* _WHAT TO PRODUCE_: Copy all of the records word for word.

* _EXERCISE MATERIALS_:
——————————
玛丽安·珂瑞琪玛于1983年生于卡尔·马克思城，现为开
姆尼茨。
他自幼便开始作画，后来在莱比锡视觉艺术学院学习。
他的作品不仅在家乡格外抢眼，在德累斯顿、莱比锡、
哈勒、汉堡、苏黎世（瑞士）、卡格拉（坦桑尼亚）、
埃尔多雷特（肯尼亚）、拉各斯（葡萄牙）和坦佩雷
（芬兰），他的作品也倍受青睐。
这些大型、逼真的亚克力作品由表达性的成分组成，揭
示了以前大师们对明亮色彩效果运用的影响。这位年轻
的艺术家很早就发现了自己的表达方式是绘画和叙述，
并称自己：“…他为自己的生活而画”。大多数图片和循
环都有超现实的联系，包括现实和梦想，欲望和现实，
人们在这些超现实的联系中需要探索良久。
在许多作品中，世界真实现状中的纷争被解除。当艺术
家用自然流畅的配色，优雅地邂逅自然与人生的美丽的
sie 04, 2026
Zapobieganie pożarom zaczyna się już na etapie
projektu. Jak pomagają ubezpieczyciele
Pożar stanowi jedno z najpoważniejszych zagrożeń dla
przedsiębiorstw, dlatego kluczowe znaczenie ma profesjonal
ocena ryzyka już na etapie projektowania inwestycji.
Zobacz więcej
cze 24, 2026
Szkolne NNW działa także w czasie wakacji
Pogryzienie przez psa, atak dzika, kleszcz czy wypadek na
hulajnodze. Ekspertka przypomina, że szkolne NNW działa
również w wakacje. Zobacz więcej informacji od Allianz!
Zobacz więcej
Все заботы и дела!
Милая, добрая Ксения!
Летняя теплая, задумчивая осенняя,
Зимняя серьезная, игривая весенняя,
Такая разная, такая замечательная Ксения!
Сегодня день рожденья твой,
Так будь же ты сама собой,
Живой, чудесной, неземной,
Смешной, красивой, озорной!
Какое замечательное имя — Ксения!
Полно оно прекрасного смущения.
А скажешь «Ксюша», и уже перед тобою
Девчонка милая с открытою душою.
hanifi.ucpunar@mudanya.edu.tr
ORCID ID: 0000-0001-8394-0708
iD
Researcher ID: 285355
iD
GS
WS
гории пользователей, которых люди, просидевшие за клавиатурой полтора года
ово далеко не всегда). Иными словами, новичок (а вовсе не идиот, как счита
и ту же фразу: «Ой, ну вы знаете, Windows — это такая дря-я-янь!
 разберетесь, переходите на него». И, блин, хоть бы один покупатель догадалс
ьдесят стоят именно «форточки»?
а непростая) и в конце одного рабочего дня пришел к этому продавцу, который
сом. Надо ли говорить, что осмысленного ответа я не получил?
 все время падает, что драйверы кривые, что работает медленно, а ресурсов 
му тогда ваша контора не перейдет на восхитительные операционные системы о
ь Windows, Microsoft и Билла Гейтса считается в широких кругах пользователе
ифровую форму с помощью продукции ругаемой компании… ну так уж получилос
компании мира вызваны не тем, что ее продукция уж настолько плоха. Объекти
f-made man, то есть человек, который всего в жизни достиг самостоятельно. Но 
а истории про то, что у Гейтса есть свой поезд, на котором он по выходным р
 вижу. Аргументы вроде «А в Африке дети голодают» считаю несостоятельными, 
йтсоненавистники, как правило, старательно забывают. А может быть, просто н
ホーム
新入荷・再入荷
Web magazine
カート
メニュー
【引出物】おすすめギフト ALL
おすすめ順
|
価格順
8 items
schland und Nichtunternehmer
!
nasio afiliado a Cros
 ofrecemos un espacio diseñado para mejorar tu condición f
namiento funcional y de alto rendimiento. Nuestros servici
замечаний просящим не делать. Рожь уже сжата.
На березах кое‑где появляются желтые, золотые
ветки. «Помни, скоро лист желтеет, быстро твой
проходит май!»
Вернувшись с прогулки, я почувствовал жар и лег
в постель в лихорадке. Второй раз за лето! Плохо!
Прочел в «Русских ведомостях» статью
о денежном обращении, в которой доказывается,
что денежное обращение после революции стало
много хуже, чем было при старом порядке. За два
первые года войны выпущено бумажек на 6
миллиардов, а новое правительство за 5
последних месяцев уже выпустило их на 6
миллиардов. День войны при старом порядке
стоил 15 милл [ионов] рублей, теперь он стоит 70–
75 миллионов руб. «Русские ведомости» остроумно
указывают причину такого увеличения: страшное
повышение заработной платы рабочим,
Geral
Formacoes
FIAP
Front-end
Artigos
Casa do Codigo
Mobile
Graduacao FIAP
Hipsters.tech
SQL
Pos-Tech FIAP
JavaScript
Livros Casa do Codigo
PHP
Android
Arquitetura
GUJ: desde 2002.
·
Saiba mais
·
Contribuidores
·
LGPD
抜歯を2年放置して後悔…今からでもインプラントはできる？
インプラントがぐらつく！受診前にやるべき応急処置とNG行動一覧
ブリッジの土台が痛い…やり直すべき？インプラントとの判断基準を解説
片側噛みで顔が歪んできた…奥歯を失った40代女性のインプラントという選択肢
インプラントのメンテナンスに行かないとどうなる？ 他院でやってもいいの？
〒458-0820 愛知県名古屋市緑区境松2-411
——————————
* _SOLUTION FOR THIS PROBLEM_:
玛丽安·珂瑞琪玛于1983年生于卡尔·马克思城，现为开
姆尼茨。
他自幼便开始作画，后来在莱比锡视觉艺术学院学习。
他的作品不仅在家乡格外抢眼，在德累斯顿、莱比锡、
哈勒、汉堡、苏黎世（瑞士）、卡格拉（坦桑尼亚）、
埃尔多雷特（肯尼亚）、拉各斯（葡萄牙）和坦佩雷
（芬兰），他的作品也倍受青睐。
这些大型、逼真的亚克力作品由表达性的成分组成，揭
示了以前大师们对明亮色彩效果运用的影响。这位年轻
的艺术家很早就发现了自己的表达方式是绘画和叙述，
并称自己：“…他为自己的生活而画”。大多数图片和循
环都有超现实的联系，包括现实和梦想，欲望和现实，
人们在这些超现实的联系中需要探索良久。
在许多作品中，世界真实现状中的纷争被解除。当艺术
家用自然流畅的配色，优雅地邂逅自然与人生的美丽的
sie 04, 2026
Zapobieganie pożarom zaczyna się już na etapie
projektu. Jak pomagają ubezpieczyciele
Pożar stanowi jedno z najpoważniejszych zagrożeń dla
przedsiębiorstw, dlatego kluczowe znaczenie ma profesjonal
ocena ryzyka już na etapie projektowania inwestycji.
Zobacz więcej
cze 24, 2026
Szkolne NNW działa także w czasie wakacji
Pogryzienie przez psa, atak dzika, kleszcz czy wypadek na
hulajnodze. Ekspertka przypomina, że szkolne NNW działa
również w wakacje. Zobacz więcej informacji od Allianz!
Zobacz więcej
Все заботы и дела!
Милая, добрая Ксения!
Летняя теплая, задумчивая осенняя,
Зимняя серьезная, игривая весенняя,
Такая разная, такая замечательная Ксения!
Сегодня день рожденья твой,
Так будь же ты сама собой,
Живой, чудесной, неземной,
Смешной, красивой, озорной!
Какое замечательное имя — Ксения!
Полно оно прекрасного смущения.
А скажешь «Ксюша», и уже перед тобою
Девчонка милая с открытою душою.
hanifi.ucpunar@mudanya.edu.tr
ORCID ID: 0000-0001-8394-0708
iD
Researcher ID: 285355
iD
GS
WS
гории пользователей, которых люди, просидевшие за клавиатурой полтора года
ово далеко не всегда). Иными словами, новичок (а вовсе не идиот, как счита
и ту же фразу: «Ой, ну вы знаете, Windows — это такая дря-я-янь!
 разберетесь, переходите на него». И, блин, хоть бы один покупатель догадалс
ьдесят стоят именно «форточки»?
а непростая) и в конце одного рабочего дня пришел к этому продавцу, который
сом. Надо ли говорить, что осмысленного ответа я не получил?
 все время падает, что драйверы кривые, что работает медленно, а ресурсов 
му тогда ваша контора не перейдет на восхитительные операционные системы о
ь Windows, Microsoft и Билла Гейтса считается в широких кругах пользователе
ифровую форму с помощью продукции ругаемой компании… ну так уж получилос
компании мира вызваны не тем, что ее продукция уж настолько плоха. Объекти
f-made man, то есть человек, который всего в жизни достиг самостоятельно. Но 
а истории про то, что у Гейтса есть свой поезд, на котором он по выходным р
 вижу. Аргументы вроде «А в Африке дети голодают» считаю несостоятельными, 
йтсоненавистники, как правило, старательно забывают. А может быть, просто н
ホーム
新入荷・再入荷
Web magazine
カート
メニュー
【引出物】おすすめギフト ALL
おすすめ順
|
価格順
8 items
schland und Nichtunternehmer
!
nasio afiliado a Cros
 ofrecemos un espacio diseñado para mejorar tu condición f
namiento funcional y de alto rendimiento. Nuestros servici
замечаний просящим не делать. Рожь уже сжата.
На березах кое‑где появляются желтые, золотые
ветки. «Помни, скоро лист желтеет, быстро твой
проходит май!»
Вернувшись с прогулки, я почувствовал жар и лег
в постель в лихорадке. Второй раз за лето! Плохо!
Прочел в «Русских ведомостях» статью
о денежном обращении, в которой доказывается,
что денежное обращение после революции стало
много хуже, чем было при старом порядке. За два
первые года войны выпущено бумажек на 6
миллиардов, а новое правительство за 5
последних месяцев уже выпустило их на 6
миллиардов. День войны при старом порядке
стоил 15 милл [ионов] рублей, теперь он стоит 70–
75 миллионов руб. «Русские ведомости» остроумно
указывают причину такого увеличения: страшное
повышение заработной платы рабочим,
Geral
Formacoes
FIAP
Front-end
Artigos
Casa do Codigo
Mobile
Graduacao FIAP
Hipsters.tech
SQL
Pos-Tech FIAP
JavaScript
Livros Casa do Codigo
PHP
Android
Arquitetura
GUJ: desde 2002.
·
Saiba mais
·
Contribuidores
·
LGPD
抜歯を2年放置して後悔…今からでもインプラントはできる？
インプラントがぐらつく！受診前にやるべき応急処置とNG行動一覧
ブリッジの土台が痛い…やり直すべき？インプラントとの判断基準を解説
片側噛みで顔が歪んできた…奥歯を失った40代女性のインプラントという選択肢
インプラントのメンテナンスに行かないとどうなる？ 他院でやってもいいの？
〒458-0820 愛知県名古屋市緑区境松2-411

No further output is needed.